Governor Edward G. Rendell announced Monday that Pennsylvania will become the first state in the nation to capitalize on the Google Earth platform by using a new, cutting-edge technology to make tourism an interactive experience from anywhere in the world.

The Governor said the state will provide a $285,000 grant to support an unprecedented partnership between Google Earth, Carnegie Mellon University, NASA, the Pennsylvania Tourism Office and the National Civil War Museum that will allow 'virtual tourists' from all corners of the globe to immerse themselves in Pennsylvania's Civil War trails.

Working together, the partners will develop an infrastructure to display and promote Pennsylvania's Civil War trails as a travel destination and enhance community engagement in emerging interactive technologies.

"Pennsylvania's tourism industries account for nearly 600,000 jobs throughout the commonwealth," said Rendell. "This project presents an opportunity for the commonwealth to establish itself as an industry leader by developing and integrating a geographic and visual representation of our historic destinations.
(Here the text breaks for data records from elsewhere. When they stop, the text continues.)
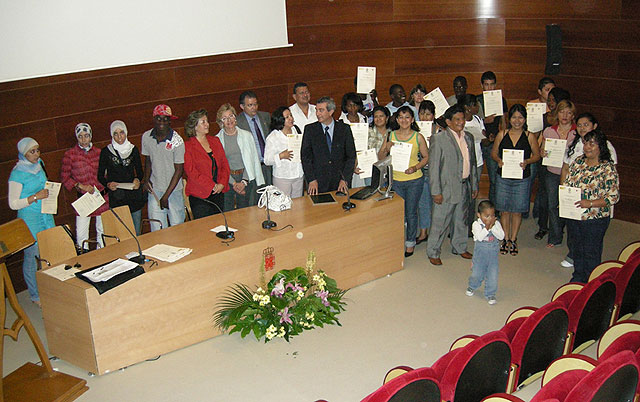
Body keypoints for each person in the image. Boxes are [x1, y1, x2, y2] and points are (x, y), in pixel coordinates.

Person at [559, 113, 617, 268]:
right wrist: (564, 199)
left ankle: (591, 284)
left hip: (595, 217)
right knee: (577, 248)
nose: (587, 147)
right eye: (586, 144)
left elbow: (613, 196)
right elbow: (568, 181)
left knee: (591, 252)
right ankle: (578, 278)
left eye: (592, 144)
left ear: (601, 146)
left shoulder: (607, 167)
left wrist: (590, 203)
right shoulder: (578, 162)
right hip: (575, 213)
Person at [427, 104, 478, 266]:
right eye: (457, 119)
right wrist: (436, 191)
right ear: (448, 122)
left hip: (464, 185)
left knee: (461, 220)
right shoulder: (439, 139)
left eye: (462, 119)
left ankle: (459, 247)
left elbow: (473, 163)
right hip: (445, 188)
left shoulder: (468, 137)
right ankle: (433, 251)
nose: (461, 122)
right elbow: (434, 167)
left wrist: (474, 185)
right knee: (440, 221)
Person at [8, 138, 55, 306]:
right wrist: (35, 197)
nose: (36, 155)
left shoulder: (40, 164)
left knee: (48, 251)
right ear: (23, 153)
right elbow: (13, 203)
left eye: (37, 150)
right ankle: (35, 295)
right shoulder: (17, 173)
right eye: (32, 152)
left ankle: (47, 288)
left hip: (45, 214)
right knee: (32, 255)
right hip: (29, 217)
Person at [378, 105, 429, 257]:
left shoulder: (418, 137)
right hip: (396, 181)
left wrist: (415, 167)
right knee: (399, 213)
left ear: (412, 119)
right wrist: (386, 148)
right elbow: (381, 158)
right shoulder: (391, 135)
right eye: (401, 117)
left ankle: (410, 243)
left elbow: (426, 157)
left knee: (411, 212)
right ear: (397, 119)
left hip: (414, 180)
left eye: (407, 117)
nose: (404, 120)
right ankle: (397, 240)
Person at [491, 104, 541, 256]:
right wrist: (499, 160)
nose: (517, 121)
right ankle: (505, 238)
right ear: (509, 119)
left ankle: (513, 239)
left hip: (522, 178)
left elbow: (537, 156)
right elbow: (493, 153)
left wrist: (527, 161)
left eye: (520, 117)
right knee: (505, 210)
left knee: (517, 211)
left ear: (525, 119)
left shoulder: (529, 136)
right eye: (514, 117)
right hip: (503, 177)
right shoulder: (502, 134)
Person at [60, 123, 107, 249]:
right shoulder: (70, 154)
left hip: (100, 197)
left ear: (90, 136)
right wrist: (80, 186)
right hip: (83, 198)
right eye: (80, 136)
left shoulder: (99, 152)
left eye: (86, 136)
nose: (84, 140)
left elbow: (105, 174)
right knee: (81, 235)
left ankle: (103, 256)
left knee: (102, 231)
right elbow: (65, 178)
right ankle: (84, 259)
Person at [533, 87, 571, 240]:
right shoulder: (547, 125)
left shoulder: (575, 131)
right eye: (550, 100)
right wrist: (542, 152)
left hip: (566, 170)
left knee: (561, 202)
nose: (551, 103)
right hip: (548, 166)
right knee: (546, 198)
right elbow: (540, 142)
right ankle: (544, 227)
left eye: (554, 100)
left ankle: (557, 231)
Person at [141, 104, 186, 231]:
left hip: (173, 191)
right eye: (159, 118)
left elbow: (179, 170)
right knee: (157, 228)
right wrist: (146, 179)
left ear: (170, 121)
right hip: (155, 190)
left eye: (166, 119)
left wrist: (166, 196)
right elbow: (148, 160)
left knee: (177, 227)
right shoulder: (146, 137)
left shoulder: (177, 141)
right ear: (154, 119)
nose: (162, 122)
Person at [98, 120, 145, 235]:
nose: (119, 136)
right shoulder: (106, 152)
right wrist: (108, 184)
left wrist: (137, 179)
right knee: (122, 233)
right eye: (115, 133)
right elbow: (100, 175)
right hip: (117, 197)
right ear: (112, 135)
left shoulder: (133, 149)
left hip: (133, 196)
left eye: (122, 132)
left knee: (136, 232)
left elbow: (140, 172)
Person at [540, 99, 577, 248]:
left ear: (573, 115)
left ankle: (571, 237)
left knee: (568, 206)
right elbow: (542, 150)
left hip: (571, 174)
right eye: (562, 111)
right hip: (552, 172)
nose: (565, 115)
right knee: (552, 205)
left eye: (569, 112)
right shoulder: (549, 131)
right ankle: (555, 237)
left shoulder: (577, 132)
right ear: (557, 113)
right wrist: (543, 152)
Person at [301, 96, 356, 195]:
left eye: (321, 110)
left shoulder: (344, 129)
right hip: (318, 183)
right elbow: (305, 158)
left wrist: (345, 179)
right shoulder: (310, 130)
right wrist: (311, 180)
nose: (317, 114)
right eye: (316, 110)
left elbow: (351, 157)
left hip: (340, 182)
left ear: (331, 112)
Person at [215, 103, 265, 211]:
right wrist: (233, 183)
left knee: (245, 212)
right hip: (227, 179)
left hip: (245, 177)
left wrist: (243, 182)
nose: (229, 120)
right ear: (221, 122)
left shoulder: (247, 135)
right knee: (228, 212)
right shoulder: (217, 140)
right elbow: (220, 165)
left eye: (231, 116)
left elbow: (252, 160)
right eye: (225, 118)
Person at [183, 109, 230, 219]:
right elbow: (191, 172)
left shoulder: (215, 141)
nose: (207, 124)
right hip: (200, 195)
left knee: (219, 225)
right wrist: (211, 185)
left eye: (207, 121)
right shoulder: (188, 146)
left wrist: (221, 183)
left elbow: (224, 165)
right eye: (203, 122)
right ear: (194, 126)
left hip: (218, 192)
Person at [477, 71, 508, 208]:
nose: (489, 88)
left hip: (494, 142)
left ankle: (493, 208)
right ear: (482, 85)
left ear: (495, 85)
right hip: (478, 142)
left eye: (491, 85)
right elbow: (470, 121)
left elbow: (504, 122)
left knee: (495, 178)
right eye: (486, 85)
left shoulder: (500, 99)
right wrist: (485, 120)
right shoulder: (477, 100)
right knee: (474, 176)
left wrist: (500, 137)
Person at [466, 200, 505, 305]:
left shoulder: (496, 224)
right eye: (487, 216)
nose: (490, 219)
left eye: (492, 216)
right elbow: (479, 237)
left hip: (492, 256)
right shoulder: (476, 224)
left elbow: (501, 236)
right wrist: (487, 227)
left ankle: (490, 293)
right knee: (477, 274)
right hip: (480, 255)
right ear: (479, 215)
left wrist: (493, 227)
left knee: (493, 275)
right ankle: (472, 285)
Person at [264, 106, 305, 198]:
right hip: (283, 176)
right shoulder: (273, 137)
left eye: (291, 115)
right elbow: (267, 160)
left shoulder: (296, 130)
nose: (291, 118)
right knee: (283, 204)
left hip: (298, 174)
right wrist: (281, 155)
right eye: (287, 117)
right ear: (280, 120)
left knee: (298, 204)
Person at [236, 91, 272, 186]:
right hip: (252, 167)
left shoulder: (266, 117)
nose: (254, 108)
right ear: (242, 106)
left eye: (255, 104)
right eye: (250, 105)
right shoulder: (238, 123)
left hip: (268, 165)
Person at [416, 100, 440, 244]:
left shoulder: (440, 130)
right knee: (423, 203)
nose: (425, 117)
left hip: (437, 172)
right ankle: (423, 232)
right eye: (422, 114)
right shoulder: (414, 130)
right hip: (422, 171)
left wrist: (435, 142)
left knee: (438, 204)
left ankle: (436, 233)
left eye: (428, 114)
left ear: (433, 115)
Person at [461, 94, 485, 231]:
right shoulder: (459, 121)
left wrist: (487, 137)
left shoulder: (477, 119)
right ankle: (458, 224)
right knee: (460, 195)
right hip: (462, 163)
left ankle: (470, 224)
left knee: (472, 193)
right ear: (467, 107)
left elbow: (485, 140)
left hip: (477, 161)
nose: (477, 107)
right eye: (475, 104)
"As a result, this project will further promote Pennsylvania as a tourist destination, increase visitation and expenditures, and could potentially be applied in support of other applications throughout Pennsylvania. Those who use this technology could see a panoramic view along a trail, zoom in to read the inscription on a Civil War monument, or go back in time to witness the change of seasons on a historic battlefield.

"While this is truly exciting stuff for heritage tourism enthusiasts, it also means a great deal for our state's economy. The investment we're making today will accelerate the adoption and use of technology, including the use of interactive marketing for tourism, which will drive regional economic development," Governor Rendell continued.
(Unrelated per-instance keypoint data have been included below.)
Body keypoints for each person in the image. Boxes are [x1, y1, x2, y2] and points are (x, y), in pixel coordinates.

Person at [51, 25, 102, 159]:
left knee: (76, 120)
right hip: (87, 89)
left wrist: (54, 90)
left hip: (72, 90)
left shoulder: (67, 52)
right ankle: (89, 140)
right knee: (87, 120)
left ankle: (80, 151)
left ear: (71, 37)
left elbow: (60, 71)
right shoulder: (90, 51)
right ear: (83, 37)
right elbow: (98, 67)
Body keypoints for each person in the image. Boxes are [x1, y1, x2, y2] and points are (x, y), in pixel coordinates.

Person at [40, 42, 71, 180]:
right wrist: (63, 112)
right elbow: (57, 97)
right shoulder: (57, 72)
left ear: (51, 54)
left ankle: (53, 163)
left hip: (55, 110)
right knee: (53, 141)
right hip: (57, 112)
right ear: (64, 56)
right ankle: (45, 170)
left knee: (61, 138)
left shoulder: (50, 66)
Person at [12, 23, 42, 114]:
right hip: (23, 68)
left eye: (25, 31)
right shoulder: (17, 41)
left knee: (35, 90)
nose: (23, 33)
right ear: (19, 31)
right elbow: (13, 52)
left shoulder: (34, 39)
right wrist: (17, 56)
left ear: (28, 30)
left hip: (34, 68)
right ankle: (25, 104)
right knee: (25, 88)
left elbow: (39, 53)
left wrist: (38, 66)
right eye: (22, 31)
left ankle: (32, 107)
Google Earth technology provides for a visual display of information about a specific location. Building on this platform, the Pennsylvania Tourism Office will incorporate a new technology developed through the Global Connections Project, a partnership that includes CMU, Google and NASA's Ames Research Center.

Known as Gigapan -- short for Gigapixel Panoramas -- the technology combines thousands of digital images to create a panoramic image in excess of one billion pixels. When combined with time-lapse, users can explore the space through time as well.

Online visitors will also be able to access specific tourism data helping travelers better visualize a destination of interest.

The grant announced today is being provided through the Ben Franklin Technology Development Authority, which is dedicated to fostering technological innovation, strengthening the commonwealth's economy, and creating and retaining good-paying jobs that require advanced skills.

The National Civil War Museum, Carnegie Mellon University, Google, Ripple Effects Interactive, Public Intelligence, and the PA Tourism Office are collaborating to highlight the commonwealth's Civil War Trails region on Google Earth. This historic project will:

  • Promote travel to increase visitation and expenditures in Pennsylvania and to enable communities of travelers to share information regarding specific destinations throughout the commonwealth
  • Enhance the collaborative and cultural significance of Google Earth -- connecting people through a unique interface
  • Develop an infrastructure using the Google Application Programming Interface (API) that will allow other Destination Marketing Organizations (DMOs) to properly share their tourism data and display it uniformly on Google Earth; and
  • Outline a viable revenue model by tying advertising to the tourism data supplied by the DMOs. This revenue model must benefit the Tourism Office, Google and Carnegie Mellon.